▸ EXERCISE OBJECTIVE
Gather, from the listing beneath this task, every line holding the string "studies".
= Beginning of Section =
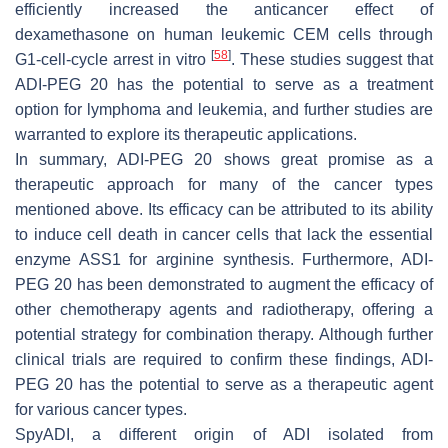
efficiently increased the anticancer effect of
dexamethasone on human leukemic CEM cells through
[
58
]
G1-cell-cycle arrest in vitro
. These studies suggest that
ADI-PEG 20 has the potential to serve as a treatment
option for lymphoma and leukemia, and further studies are
warranted to explore its therapeutic applications.
In summary, ADI-PEG 20 shows great promise as a
therapeutic approach for many of the cancer types
mentioned above. Its efficacy can be attributed to its ability
to induce cell death in cancer cells that lack the essential
enzyme ASS1 for arginine synthesis. Furthermore, ADI-
PEG 20 has been demonstrated to augment the efficacy of
other chemotherapy agents and radiotherapy, offering a
potential strategy for combination therapy. Although further
clinical trials are required to confirm these findings, ADI-
PEG 20 has the potential to serve as a therapeutic agent
for various cancer types.
SpyADI, a different origin of ADI isolated from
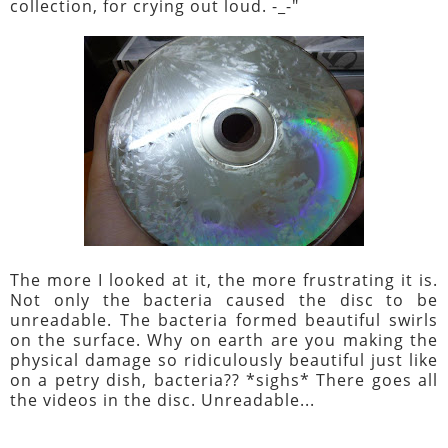
collection, for crying out loud. -_-"
The more I looked at it, the more frustrating it is.
Not only the bacteria caused the disc to be
unreadable. The bacteria formed beautiful swirls
on the surface. Why on earth are you making the
physical damage so ridiculously beautiful just like
on a petry dish, bacteria?? *sighs* There goes all
the videos in the disc. Unreadable...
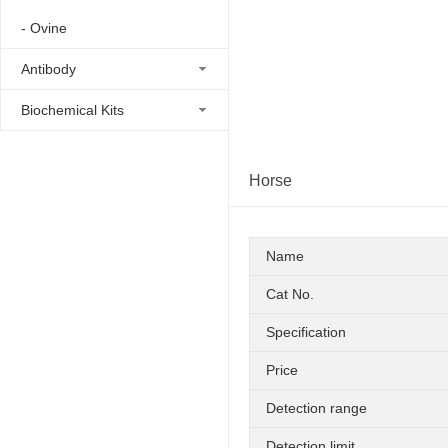
- Ovine
Antibody
Biochemical Kits
Horse
Name
Cat No.
Specification
Price
Detection range
Detection limit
= End of Section =
▸ WRITTEN SOLUTION
. These studies suggest that
option for lymphoma and leukemia, and further studies are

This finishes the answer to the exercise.